» **Recorded information**
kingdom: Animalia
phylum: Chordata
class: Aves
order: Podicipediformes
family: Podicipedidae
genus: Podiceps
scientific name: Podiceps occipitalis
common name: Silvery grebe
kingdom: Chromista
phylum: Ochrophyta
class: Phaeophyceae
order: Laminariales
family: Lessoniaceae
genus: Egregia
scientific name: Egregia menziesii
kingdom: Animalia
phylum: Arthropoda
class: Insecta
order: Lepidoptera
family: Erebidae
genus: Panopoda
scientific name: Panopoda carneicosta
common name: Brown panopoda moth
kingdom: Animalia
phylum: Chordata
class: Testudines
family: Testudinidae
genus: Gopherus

» **Problem description**
Return every line of all the entries above, word for word and in the same order.

» **Correct output**
kingdom: Animalia
phylum: Chordata
class: Aves
order: Podicipediformes
family: Podicipedidae
genus: Podiceps
scientific name: Podiceps occipitalis
common name: Silvery grebe
kingdom: Chromista
phylum: Ochrophyta
class: Phaeophyceae
order: Laminariales
family: Lessoniaceae
genus: Egregia
scientific name: Egregia menziesii
kingdom: Animalia
phylum: Arthropoda
class: Insecta
order: Lepidoptera
family: Erebidae
genus: Panopoda
scientific name: Panopoda carneicosta
common name: Brown panopoda moth
kingdom: Animalia
phylum: Chordata
class: Testudines
family: Testudinidae
genus: Gopherus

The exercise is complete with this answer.